Methods: This is a Phase Ib/IIa, open label, multicenter dose escalation clinical trial with Neo-102 for patients with refractory pancreatic and colorectal cancer. The primary objective is to determine safety, tolerability of escalating doses of NEO-102. Secondary objectives are to assess pharmacokinetics as well as immune response at each dose level, evaluate clinical benefit as measured by RECIST criteria and overall survival, and to explore the immunologic correlates associated with NEO-102. Analyses of patient peripheral blood mononuclear cells (PBMCs) for antibody-dependent cell-mediated cytotoxicity (ADCC) and immune cytokine profiling utilizing the Milliplex MAP Human Cytokine/Chemokine Panel are planned to assess for immunologic outcome, and for correlation with clinical benefit.

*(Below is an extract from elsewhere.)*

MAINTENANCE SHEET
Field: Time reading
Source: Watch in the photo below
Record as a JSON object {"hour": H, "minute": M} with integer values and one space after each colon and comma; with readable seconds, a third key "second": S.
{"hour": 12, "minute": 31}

Patients with histologically confirmed adenocarcinoma of the pancreas who have progressed after front line chemotherapy; or metastatic colorectal cancer who have progressed after at least 2 chemotherapy regimens; whose tumors express the target NEO-102 antigen as defined as ≥ 20% positive stain by NPC-1C immunohistochemistry (IHC) are eligible. Patients have good performance status (KPS ≥ 50%) and adequate hematologic, hepatic and renal function are eligible. Major exclusion criteria include uncontrolled brain metastases, ascites, or other uncontrolled medical illness. Dose escalation was performed in a standard 3+3 design at doses of 1.5mg/kg, 2 mg/kg, 3 mg/kg and 4 mg/kg.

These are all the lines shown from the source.